About this task: Copy every line of the entries that includes the word "Elixir実践ガイド".

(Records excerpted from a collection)
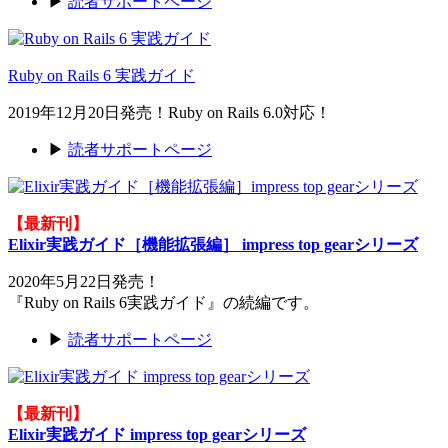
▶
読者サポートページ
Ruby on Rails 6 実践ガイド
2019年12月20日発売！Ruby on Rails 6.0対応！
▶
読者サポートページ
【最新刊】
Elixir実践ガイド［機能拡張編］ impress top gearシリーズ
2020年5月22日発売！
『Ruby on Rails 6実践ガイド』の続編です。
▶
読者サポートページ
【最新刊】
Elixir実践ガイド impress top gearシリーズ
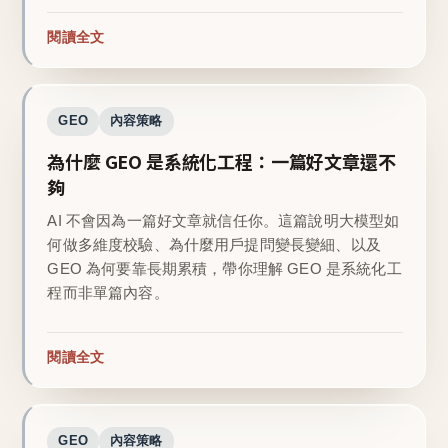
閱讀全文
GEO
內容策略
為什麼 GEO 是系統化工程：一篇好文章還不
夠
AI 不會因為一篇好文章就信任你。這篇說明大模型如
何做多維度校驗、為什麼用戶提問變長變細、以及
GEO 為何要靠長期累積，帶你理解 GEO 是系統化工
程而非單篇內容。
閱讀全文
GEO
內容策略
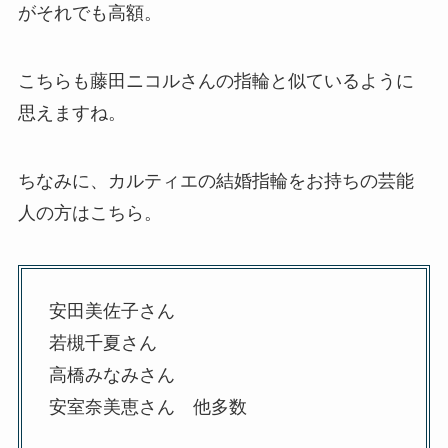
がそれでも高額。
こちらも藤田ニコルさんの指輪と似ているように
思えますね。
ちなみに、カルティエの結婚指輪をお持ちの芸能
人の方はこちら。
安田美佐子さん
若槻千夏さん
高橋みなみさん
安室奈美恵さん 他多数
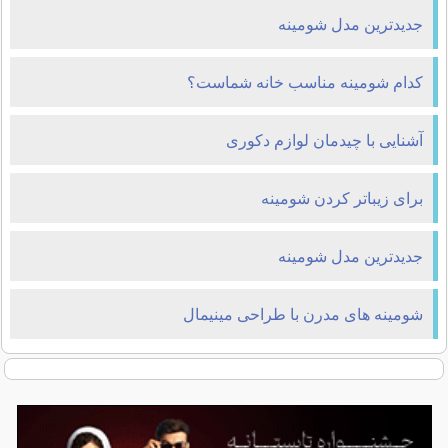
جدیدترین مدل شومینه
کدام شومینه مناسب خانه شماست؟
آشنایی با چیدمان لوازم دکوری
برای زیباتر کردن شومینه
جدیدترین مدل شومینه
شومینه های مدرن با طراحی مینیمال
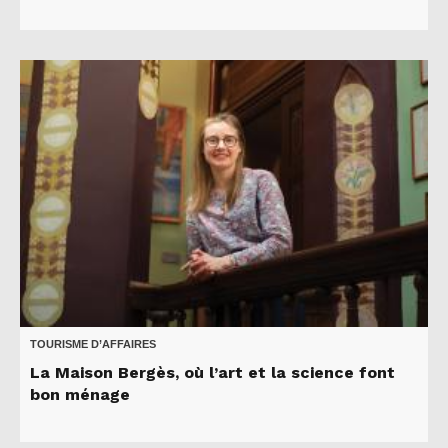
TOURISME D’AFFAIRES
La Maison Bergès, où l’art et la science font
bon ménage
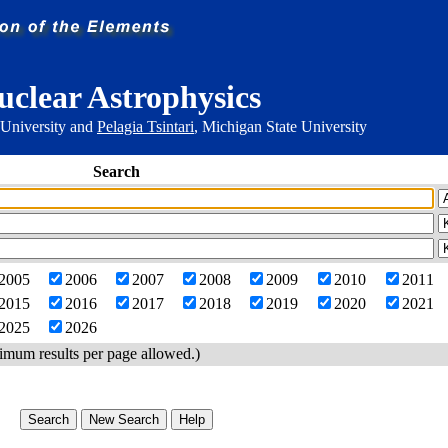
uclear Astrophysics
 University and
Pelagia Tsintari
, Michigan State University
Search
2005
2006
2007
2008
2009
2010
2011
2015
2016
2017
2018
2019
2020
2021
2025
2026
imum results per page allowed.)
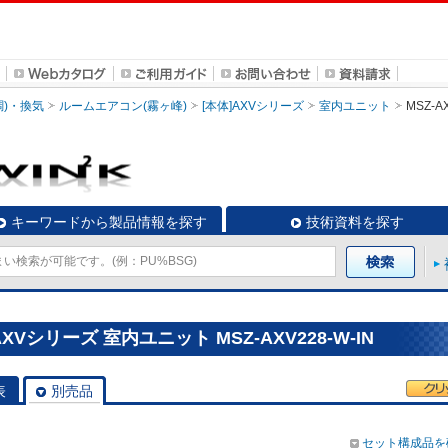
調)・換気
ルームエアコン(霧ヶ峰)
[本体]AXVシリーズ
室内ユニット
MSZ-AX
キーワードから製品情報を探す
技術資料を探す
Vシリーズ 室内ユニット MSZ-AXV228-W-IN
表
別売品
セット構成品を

Expected answer:
Elixir実践ガイド［機能拡張編］ impress top gearシリーズ
Elixir実践ガイド impress top gearシリーズ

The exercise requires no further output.